Quand Aurélie Konhu s’exprime, « on boit ses paroles ». Laura Vendegou a été bouleversée par son intervention lors d’une journée de prévention du suicide, à l’Île des Pins, chez elles. « Des tantes, des cousines l’ont entendue poser des mots forts. Une personne d’origine mélanésienne qui prend la parole sur des sujets encore tabous, ça permet de casser le mal-être des femmes. » Elle voit en elle « un exemple », un modèle de « résilience ».

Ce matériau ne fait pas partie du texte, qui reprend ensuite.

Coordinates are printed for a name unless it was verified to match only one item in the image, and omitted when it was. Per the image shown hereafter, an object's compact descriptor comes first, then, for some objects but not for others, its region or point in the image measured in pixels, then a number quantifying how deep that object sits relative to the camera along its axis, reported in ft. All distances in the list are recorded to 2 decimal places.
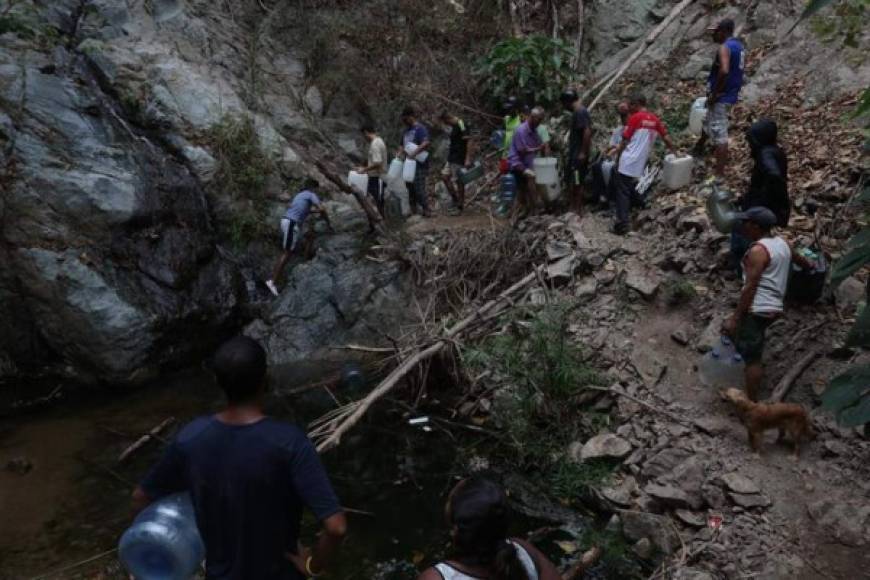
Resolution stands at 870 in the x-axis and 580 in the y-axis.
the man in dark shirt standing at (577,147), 27.35
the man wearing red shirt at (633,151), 25.88
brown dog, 16.17
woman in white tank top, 6.50
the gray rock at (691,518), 15.56
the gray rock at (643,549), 15.40
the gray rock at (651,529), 15.39
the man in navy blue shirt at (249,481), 7.11
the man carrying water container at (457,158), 33.47
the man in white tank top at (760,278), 16.20
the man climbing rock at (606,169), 28.60
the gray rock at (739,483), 15.66
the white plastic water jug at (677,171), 26.89
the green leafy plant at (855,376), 9.62
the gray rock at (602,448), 18.11
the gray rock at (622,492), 16.93
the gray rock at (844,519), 14.29
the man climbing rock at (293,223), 30.66
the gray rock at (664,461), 17.10
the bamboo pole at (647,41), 36.78
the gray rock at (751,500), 15.40
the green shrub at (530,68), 38.29
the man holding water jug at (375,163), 32.48
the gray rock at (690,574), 14.12
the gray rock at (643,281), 22.70
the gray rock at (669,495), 16.02
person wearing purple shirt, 29.17
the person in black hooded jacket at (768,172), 18.29
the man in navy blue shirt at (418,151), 32.76
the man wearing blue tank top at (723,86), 24.57
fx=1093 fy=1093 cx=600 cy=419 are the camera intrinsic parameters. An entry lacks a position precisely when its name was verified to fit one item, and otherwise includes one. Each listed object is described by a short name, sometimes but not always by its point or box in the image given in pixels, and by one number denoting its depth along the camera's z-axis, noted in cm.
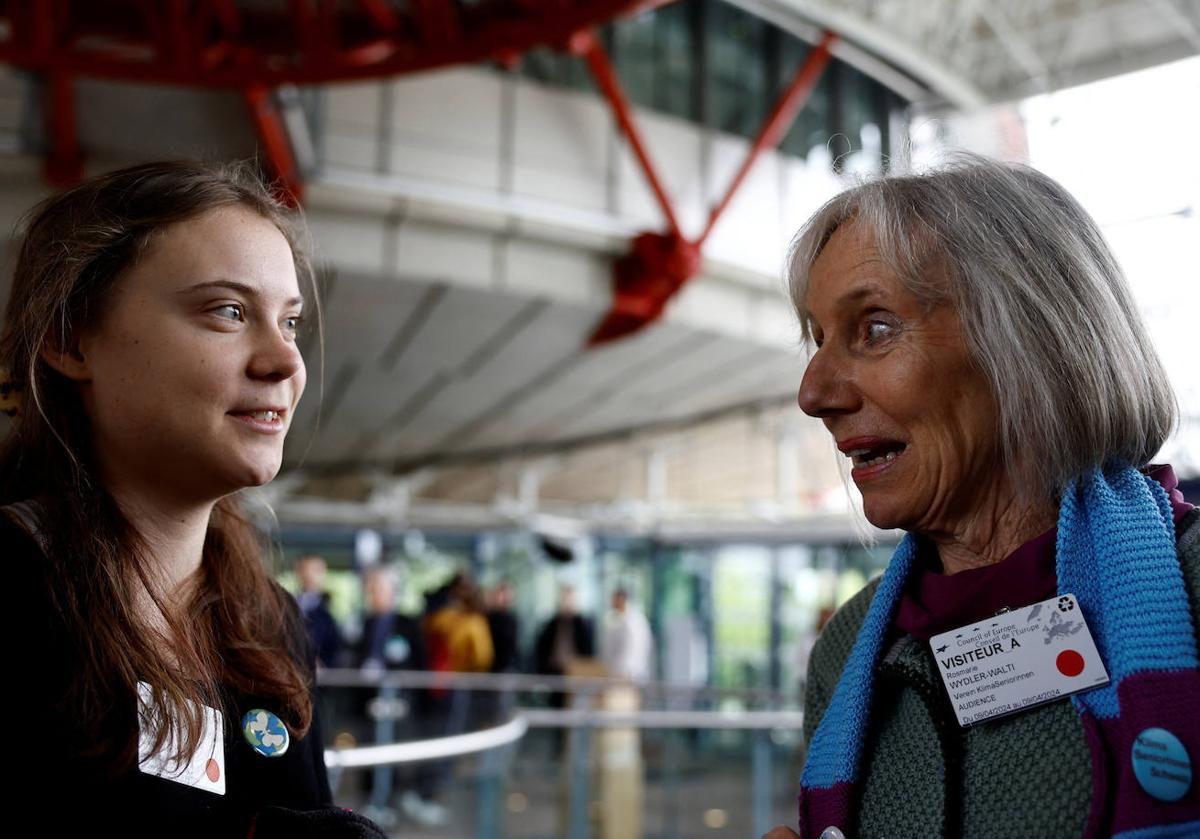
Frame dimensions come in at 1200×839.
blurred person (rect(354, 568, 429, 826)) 916
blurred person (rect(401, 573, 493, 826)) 920
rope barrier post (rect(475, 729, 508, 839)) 457
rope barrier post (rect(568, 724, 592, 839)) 576
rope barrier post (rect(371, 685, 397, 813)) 716
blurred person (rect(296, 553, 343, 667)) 823
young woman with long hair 125
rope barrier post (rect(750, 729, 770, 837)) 593
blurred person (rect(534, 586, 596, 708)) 1208
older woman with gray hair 125
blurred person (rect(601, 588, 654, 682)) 1133
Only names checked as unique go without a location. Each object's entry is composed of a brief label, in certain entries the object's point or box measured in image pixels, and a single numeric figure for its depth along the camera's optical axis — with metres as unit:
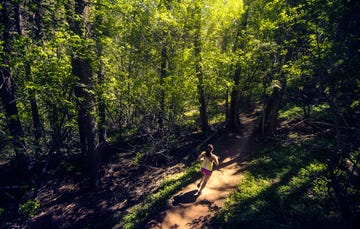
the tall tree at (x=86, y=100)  9.21
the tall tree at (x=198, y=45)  11.72
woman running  8.88
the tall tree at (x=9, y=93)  8.66
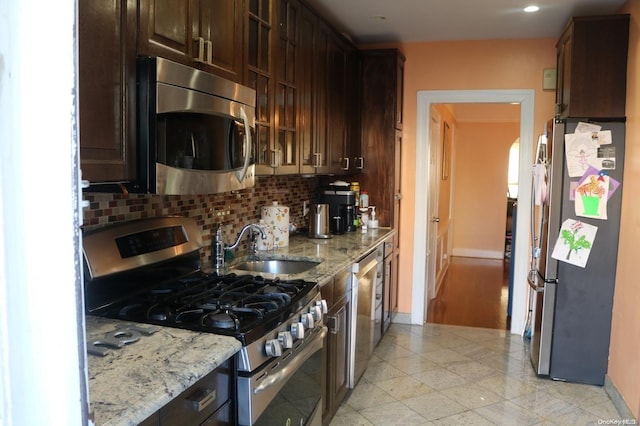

« Elle porte avec force et grand charisme la parole des femmes calédoniennes », salue une autre amie, pour qui le tour de force d’Aurélie Konhu consiste, partant d’une histoire « qui ressemble tristement à beaucoup d’autres », à insuffler l’espoir. « Avoir des modèles de proximité, c’est très important. Par la force de sa voix, elle autorise de nombreuses jeunes femmes à imaginer une construction personnelle plus forte et plus stable. »

« ELLE IRA LOIN »

Aurélie Konhu œuvre actuellement à la création du Haut conseil de la jeunesse et de l’animation socio-éducative, qui rassemblera les institutions ainsi qu’un grand nombre d’acteurs œuvrant pour la jeunesse. La mission lui plaît, elle correspond parfaitement à ses convictions. « Les jeunes ne naissent pas délinquants, ni victimes de viol. Ils ont tous de la valeur », insiste celle qui repartira en Métropole dans quelques mois afin de poursuivre ses études.

À Rennes, elle visera un bachelor dans les carrières sociales, puis un master. La suite de son parcours professionnel s’écrira ici. On pourrait encore entendre parler d’Aurélie Konhu. « Elle a beaucoup de projets, et elle ira loin », prédit Laura Vendegou.

 

La passion avant la performance

En équipe de France jeunes de volleyball, Aurélie Konhu n’a pas aimé le fonctionnement « robotisé » de la sélection. « On voulait me mettre dans
des cases. Ça a éteint ma passion. » Le plaisir du volleyball, elle l’a trouvé en club, au cours d’une longue carrière professionnelle en 2e et 3e division, passant par Châtenay-Malabry, Le Plessis-Robinson, La Rochelle, Poitiers puis Chamalières, où elle a participé à la montée du club en 1ère division. Mais « le paraître, les talons pour attirer les sponsors » l’ont dissuadée de poursuivre à ce niveau. « J’ai toujours suivi mon cœur. J’ai fait passer ma passion avant la performance », explique celle qui a joué ses dernières saisons en pro à Val-de-Travers et à Rennes.